18 junho 2013

Leitos de UTI com janela não melhoram o prognóstico

Kohn et al, "Do windows or natural views affect outcomes or costs among patients in ICUs ?" Crit Care Med 2013;41:1645-55.

Retorno ao batente com um artigo que logo me chamou a atenção na última edição da revista Crit Care Medicine deste mês. Esta é a principal revista da nossa área e publica, teoricamente, os melhores artigos. Mas como ocorre sempre, há exceção para toda regra.

Um grupo da universidade da Pensilvania estudaram se a presença de janelas no sleitos de UTI poderiam melhorar o prognóstico dos pacientes. Sabe-se hoje que os novos hospitais americanos são obrigados a construir leitos com janelas e luz natural. Mas o benefício desta medida pode ser questionável.

Duas UTIs desta universidade - a clínica e a cirúrgica - foram avaliadas. E o problema começa aí: as UTIs são completamente diferentes. A UTI clínica tem 17 leitos: 4 têm janelas com vista natural, 6 têm janelas com visões do céu e 7 têm visão "industrial" (ou seja, prédios). Mas 7 leitos desta UTI não têm janelas. Já a UTI cirúrgica têm 11 leitos com janelas com visão natural e outras 13 com visão industrial. Como é que eles podem uniformizar a informação com estas 2 estruturas ? Fazendo múltiplas classificações e categorizações (às vezes de maneira esquizofrênica).

No fim das contas, eles classificaram vista de janela como aquelas com visão da natureza. Assim, escolheram os desfechos de mortalidade, tempo de permanência e delirium para avaliar. Fiquei animado com a questão de delirium, mas eles não aplicaram nenhum questionário específico, e 1 pesquisador revisou parte dos mais de 7000 prontuários para saber se houve evidência de delirium (distúrbio de atenção, alucinações, alteração da consciência, desorientação, confusão, etc). Fizeram ainda uma classificação se o paciente houvesse trocado de leito sem janela/vista para outro com vista e vice-versa.
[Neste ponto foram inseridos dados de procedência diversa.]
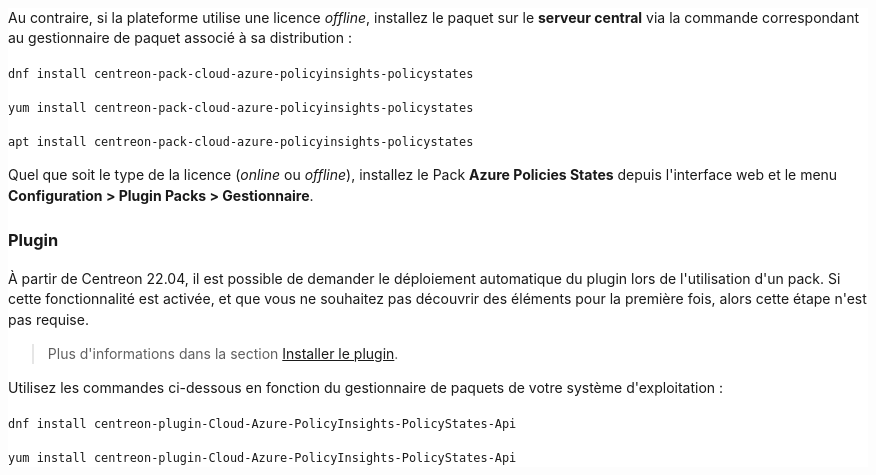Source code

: Au contraire, si la plateforme utilise une licence *offline*, installez le paquet
sur le **serveur central** via la commande correspondant au gestionnaire de paquet
associé à sa distribution :

<Tabs groupId="sync">
<TabItem value="Alma / RHEL / Oracle Linux 8" label="Alma / RHEL / Oracle Linux 8">

```bash
dnf install centreon-pack-cloud-azure-policyinsights-policystates
```

</TabItem>
<TabItem value="CentOS 7" label="CentOS 7">

```bash
yum install centreon-pack-cloud-azure-policyinsights-policystates
```

</TabItem>
<TabItem value="Debian 11" label="Debian 11">

```bash
apt install centreon-pack-cloud-azure-policyinsights-policystates
```

</TabItem>
</Tabs>

Quel que soit le type de la licence (*online* ou *offline*), installez le Pack **Azure Policies States**
depuis l'interface web et le menu **Configuration > Plugin Packs > Gestionnaire**.

### Plugin

À partir de Centreon 22.04, il est possible de demander le déploiement automatique
du plugin lors de l'utilisation d'un pack. Si cette fonctionnalité est activée, et
que vous ne souhaitez pas découvrir des éléments pour la première fois, alors cette
étape n'est pas requise.

> Plus d'informations dans la section [Installer le plugin](/docs/monitoring/pluginpacks/#installer-le-plugin).

Utilisez les commandes ci-dessous en fonction du gestionnaire de paquets de votre système d'exploitation :

<Tabs groupId="sync">
<TabItem value="Alma / RHEL / Oracle Linux 8" label="Alma / RHEL / Oracle Linux 8">

```bash
dnf install centreon-plugin-Cloud-Azure-PolicyInsights-PolicyStates-Api
```

</TabItem>
<TabItem value="CentOS 7" label="CentOS 7">

```bash
yum install centreon-plugin-Cloud-Azure-PolicyInsights-PolicyStates-Api
```

</TabItem>
<TabItem value="Debian 11" label="Debian 11">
As conclusões foram decepcionantes. Primeiramente, não houve mudança nos desfechos escolhidos de acordo com janela/vista. Também não houve mudança nos custos dos pacientes. Mas houve 1 exceção: o subgrupo de pacientes clínicos com mais de 72 h de permanência na UTI: a mortalidade na UTI e hospitalar foram cerca de 20% menores (p=0,02 e 0,04, respectivamente). Este resultado pelo menos não nos desanima totalmente.

Há tantas limitações ao artigo, que eu não sei como conseguiu a publicação. Aponto as mais contundentes: não se verificou se os leitos dos pacientes ficaram virados para as janelas. E incluiu-se pacientes sedados, cegos e com dano cerebral ! Outro ponto muito criticado: apenas 3% de delirium em pacientes cirúrgicos (ou eram cirurgias menores ou não se diagnosticou de maneira correta). Finalmente, não se verificou a satisfação de pacientes e familiares em relação aos leitos com e sem janelas (que obviamente não precisa nem perguntar).

Conclusões ? Nenhuma. Tirei 2 suposições desta estória: primeiro, se eu precisar, me internem em leito com janela se possível; segundo, parem com a afirmativa que delirium é só por causa de confinamento na UTI.